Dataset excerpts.

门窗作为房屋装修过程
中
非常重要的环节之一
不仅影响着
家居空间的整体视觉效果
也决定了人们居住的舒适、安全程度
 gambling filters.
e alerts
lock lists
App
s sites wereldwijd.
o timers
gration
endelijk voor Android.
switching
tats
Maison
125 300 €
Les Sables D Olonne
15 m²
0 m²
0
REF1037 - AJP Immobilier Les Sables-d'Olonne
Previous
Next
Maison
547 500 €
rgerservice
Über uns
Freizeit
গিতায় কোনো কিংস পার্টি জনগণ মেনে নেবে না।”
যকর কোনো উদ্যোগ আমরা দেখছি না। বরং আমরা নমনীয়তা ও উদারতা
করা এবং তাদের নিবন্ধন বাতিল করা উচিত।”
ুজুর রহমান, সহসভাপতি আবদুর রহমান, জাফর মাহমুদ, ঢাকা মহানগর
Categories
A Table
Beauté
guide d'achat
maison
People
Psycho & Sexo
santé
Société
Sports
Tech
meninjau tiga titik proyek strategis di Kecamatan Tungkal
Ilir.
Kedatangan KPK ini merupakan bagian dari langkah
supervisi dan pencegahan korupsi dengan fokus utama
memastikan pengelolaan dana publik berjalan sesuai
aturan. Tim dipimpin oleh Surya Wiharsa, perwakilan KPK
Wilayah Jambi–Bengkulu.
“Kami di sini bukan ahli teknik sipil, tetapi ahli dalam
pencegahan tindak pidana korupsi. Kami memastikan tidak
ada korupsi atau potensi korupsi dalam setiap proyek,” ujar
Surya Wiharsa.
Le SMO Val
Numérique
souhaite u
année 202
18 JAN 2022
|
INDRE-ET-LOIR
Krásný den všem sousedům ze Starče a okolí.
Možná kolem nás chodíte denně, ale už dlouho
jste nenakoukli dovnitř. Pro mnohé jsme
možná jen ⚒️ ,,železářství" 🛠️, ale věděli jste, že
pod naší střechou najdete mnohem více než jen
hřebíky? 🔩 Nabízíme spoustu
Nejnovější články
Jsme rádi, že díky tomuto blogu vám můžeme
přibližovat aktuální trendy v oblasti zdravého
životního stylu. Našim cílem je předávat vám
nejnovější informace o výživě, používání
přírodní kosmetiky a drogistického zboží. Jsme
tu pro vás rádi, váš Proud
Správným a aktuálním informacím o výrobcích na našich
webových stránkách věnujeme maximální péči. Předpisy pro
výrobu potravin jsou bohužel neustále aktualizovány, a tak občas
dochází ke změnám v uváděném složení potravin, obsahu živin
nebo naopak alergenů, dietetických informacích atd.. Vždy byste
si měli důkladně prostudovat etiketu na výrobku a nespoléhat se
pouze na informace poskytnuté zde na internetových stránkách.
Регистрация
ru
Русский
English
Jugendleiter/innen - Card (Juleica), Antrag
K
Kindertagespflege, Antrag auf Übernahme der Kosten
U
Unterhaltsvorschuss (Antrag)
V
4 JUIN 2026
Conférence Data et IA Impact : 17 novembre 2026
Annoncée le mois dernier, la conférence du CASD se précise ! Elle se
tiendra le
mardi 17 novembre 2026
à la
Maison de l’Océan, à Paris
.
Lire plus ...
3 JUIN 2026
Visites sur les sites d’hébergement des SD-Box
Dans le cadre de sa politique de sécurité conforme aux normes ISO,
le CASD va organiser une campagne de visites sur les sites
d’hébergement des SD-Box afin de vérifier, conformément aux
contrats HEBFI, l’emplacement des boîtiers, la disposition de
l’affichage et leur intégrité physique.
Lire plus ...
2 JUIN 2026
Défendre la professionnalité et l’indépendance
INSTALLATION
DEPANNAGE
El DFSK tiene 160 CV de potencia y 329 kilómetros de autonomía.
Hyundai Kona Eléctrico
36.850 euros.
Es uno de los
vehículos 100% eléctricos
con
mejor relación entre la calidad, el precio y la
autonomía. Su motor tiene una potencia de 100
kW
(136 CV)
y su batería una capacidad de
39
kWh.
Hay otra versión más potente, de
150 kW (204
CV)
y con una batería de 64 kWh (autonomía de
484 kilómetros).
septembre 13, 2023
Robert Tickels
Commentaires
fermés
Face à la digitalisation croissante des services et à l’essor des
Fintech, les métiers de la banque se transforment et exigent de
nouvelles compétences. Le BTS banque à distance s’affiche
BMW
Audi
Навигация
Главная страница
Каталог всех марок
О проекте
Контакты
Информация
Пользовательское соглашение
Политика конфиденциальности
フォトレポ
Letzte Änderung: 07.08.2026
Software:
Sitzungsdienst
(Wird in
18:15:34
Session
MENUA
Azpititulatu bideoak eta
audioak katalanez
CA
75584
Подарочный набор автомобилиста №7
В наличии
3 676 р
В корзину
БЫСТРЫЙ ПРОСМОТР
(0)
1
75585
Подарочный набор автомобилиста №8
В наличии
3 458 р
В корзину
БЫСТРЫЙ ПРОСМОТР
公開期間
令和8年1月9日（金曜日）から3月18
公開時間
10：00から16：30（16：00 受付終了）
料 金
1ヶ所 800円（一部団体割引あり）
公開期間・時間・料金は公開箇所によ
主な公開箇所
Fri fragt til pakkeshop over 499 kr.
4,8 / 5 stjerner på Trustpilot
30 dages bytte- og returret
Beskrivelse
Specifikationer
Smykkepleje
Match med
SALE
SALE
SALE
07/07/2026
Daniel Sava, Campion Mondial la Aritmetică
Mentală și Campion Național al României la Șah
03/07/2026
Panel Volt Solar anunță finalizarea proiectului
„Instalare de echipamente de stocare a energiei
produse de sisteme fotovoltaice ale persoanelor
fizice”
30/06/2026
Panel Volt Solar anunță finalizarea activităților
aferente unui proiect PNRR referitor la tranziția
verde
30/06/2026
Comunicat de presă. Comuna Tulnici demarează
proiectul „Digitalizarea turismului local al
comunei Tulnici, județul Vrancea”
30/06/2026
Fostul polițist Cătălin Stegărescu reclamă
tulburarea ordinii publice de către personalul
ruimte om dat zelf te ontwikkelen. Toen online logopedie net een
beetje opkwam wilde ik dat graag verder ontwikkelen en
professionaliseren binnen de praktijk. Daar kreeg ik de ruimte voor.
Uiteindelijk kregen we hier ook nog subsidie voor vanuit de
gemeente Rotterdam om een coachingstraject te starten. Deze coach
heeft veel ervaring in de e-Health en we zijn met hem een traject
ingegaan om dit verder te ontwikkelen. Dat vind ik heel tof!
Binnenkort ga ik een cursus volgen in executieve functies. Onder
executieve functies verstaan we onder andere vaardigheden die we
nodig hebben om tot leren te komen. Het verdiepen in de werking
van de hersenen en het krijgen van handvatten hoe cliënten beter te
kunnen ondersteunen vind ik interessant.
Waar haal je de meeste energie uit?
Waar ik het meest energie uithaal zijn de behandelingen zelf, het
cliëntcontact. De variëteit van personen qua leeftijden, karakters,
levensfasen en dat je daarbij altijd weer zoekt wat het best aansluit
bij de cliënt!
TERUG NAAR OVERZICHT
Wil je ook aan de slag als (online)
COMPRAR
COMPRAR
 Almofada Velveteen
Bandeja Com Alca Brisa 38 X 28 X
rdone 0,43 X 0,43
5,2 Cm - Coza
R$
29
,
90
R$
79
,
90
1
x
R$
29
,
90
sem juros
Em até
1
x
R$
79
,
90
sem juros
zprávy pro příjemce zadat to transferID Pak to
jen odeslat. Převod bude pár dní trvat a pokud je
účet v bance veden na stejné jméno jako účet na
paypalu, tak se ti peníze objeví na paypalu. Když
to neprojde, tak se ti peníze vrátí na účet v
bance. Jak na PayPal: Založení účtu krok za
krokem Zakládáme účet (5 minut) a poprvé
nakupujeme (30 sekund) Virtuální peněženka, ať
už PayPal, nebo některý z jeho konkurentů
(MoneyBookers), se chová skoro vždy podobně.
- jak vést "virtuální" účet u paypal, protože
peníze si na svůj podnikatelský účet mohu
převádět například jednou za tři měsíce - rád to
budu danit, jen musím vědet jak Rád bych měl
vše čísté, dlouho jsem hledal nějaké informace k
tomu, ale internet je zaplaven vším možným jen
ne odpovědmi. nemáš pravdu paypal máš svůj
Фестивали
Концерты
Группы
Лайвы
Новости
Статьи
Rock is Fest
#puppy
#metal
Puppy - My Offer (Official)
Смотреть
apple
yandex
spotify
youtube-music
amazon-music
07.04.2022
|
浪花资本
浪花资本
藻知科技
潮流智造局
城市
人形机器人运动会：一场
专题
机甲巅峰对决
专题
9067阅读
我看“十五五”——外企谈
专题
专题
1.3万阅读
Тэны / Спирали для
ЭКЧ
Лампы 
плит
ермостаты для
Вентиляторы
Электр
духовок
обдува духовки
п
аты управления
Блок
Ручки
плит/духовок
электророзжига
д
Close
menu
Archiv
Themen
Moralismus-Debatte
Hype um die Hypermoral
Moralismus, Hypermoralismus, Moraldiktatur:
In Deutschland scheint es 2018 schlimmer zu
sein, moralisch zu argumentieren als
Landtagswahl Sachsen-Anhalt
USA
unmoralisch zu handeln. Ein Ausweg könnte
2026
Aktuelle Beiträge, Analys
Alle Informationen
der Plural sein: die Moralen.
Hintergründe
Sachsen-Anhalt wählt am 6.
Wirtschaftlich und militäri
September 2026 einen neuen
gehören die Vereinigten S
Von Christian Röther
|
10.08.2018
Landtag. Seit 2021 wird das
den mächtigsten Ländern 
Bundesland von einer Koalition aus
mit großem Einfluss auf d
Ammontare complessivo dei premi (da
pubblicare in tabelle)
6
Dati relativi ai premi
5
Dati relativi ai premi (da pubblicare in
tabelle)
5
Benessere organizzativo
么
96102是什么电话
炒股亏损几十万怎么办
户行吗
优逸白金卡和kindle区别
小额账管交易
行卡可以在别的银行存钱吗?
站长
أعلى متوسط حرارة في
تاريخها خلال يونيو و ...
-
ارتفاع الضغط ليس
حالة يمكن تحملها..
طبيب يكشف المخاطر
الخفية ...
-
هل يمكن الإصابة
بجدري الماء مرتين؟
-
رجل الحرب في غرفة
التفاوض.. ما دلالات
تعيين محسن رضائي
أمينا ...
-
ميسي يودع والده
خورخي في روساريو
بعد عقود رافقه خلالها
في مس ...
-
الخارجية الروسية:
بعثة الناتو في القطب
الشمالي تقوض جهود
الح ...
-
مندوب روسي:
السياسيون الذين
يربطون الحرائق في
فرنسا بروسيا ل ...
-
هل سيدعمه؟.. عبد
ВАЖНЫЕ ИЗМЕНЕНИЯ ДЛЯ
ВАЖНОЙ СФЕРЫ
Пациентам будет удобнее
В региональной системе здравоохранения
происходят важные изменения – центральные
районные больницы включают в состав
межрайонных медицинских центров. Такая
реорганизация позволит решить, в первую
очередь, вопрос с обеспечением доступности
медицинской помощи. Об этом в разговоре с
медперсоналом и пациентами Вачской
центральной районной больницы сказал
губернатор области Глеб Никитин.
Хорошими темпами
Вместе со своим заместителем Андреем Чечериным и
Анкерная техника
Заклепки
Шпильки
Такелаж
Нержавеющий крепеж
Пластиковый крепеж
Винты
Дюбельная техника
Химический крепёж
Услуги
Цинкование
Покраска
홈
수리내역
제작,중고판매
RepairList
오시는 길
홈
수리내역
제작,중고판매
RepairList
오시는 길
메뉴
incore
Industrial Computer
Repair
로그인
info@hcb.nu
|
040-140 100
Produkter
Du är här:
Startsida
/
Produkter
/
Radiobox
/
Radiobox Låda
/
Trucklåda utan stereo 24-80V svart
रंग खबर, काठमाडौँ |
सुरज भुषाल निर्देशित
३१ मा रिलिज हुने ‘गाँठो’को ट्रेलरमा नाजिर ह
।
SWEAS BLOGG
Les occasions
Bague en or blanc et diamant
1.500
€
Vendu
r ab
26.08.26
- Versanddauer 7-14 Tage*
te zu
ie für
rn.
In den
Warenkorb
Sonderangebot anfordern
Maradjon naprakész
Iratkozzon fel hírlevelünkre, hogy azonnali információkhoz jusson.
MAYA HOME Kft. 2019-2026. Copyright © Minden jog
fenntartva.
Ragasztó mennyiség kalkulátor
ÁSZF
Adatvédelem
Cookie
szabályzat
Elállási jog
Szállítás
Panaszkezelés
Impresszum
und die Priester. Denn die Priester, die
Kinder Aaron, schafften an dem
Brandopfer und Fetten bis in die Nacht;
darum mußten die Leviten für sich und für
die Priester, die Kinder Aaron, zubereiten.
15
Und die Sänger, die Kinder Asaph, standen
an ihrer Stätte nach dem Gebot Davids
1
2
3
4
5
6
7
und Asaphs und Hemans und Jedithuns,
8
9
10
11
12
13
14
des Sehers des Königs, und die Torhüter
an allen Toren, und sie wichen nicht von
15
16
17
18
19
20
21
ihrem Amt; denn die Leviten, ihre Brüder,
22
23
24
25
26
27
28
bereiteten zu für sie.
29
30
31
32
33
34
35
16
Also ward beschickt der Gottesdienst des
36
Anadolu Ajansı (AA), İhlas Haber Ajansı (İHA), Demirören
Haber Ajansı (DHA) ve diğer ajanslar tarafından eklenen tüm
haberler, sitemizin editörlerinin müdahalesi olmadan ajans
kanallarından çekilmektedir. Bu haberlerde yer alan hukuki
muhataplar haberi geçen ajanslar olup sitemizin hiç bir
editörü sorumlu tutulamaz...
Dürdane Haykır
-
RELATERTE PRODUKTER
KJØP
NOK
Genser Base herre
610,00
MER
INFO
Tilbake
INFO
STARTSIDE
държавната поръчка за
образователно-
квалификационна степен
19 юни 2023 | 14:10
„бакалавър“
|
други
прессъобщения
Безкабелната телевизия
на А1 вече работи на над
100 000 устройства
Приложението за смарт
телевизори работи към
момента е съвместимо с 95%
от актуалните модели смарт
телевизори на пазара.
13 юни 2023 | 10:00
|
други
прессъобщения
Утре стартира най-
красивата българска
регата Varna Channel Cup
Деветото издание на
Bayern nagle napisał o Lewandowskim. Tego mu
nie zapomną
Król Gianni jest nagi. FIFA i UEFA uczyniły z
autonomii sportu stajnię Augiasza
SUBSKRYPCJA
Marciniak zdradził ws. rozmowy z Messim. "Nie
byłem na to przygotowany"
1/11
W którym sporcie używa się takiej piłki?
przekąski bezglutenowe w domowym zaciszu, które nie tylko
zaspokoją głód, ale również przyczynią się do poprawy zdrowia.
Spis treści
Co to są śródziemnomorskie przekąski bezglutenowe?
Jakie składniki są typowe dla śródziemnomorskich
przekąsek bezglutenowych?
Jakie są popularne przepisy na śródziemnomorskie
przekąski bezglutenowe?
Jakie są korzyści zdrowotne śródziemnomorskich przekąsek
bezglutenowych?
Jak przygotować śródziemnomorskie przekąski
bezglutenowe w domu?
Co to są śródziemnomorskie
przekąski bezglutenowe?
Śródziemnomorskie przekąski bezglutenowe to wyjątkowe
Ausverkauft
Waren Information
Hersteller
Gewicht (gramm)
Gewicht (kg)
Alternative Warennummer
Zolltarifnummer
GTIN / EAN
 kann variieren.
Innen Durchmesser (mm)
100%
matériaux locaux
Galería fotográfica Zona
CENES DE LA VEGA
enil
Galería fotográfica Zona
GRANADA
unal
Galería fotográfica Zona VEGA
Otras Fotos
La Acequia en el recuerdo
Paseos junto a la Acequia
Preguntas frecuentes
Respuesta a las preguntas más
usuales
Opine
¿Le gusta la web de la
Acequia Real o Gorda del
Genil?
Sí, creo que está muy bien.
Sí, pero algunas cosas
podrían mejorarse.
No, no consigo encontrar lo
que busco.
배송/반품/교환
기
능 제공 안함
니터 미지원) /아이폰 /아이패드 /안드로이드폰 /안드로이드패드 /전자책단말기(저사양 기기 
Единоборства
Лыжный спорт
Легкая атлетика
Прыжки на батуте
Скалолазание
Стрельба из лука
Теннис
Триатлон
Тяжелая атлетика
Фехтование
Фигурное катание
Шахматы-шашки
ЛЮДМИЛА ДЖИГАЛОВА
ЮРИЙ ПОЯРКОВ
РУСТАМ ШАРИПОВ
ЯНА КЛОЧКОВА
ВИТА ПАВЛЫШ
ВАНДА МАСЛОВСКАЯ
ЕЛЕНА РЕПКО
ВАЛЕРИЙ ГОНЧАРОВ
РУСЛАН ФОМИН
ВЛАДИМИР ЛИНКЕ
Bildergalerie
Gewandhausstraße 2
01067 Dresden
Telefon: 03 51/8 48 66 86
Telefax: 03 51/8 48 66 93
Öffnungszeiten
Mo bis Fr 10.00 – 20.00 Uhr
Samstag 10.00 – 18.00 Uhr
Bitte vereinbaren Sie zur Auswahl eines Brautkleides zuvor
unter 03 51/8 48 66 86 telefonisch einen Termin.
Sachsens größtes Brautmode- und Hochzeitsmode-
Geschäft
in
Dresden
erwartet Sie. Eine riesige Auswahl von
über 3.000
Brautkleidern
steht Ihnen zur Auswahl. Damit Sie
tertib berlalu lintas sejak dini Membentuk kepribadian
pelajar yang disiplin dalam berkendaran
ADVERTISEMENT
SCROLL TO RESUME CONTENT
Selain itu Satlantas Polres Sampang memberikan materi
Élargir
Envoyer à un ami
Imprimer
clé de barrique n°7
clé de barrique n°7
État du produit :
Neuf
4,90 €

EXERCISE REQUIREMENTS. Among the entries above, identify all lines with "premi" and copy them.

ANSWER SPACE.
Ammontare complessivo dei premi (da
Dati relativi ai premi
Dati relativi ai premi (da pubblicare in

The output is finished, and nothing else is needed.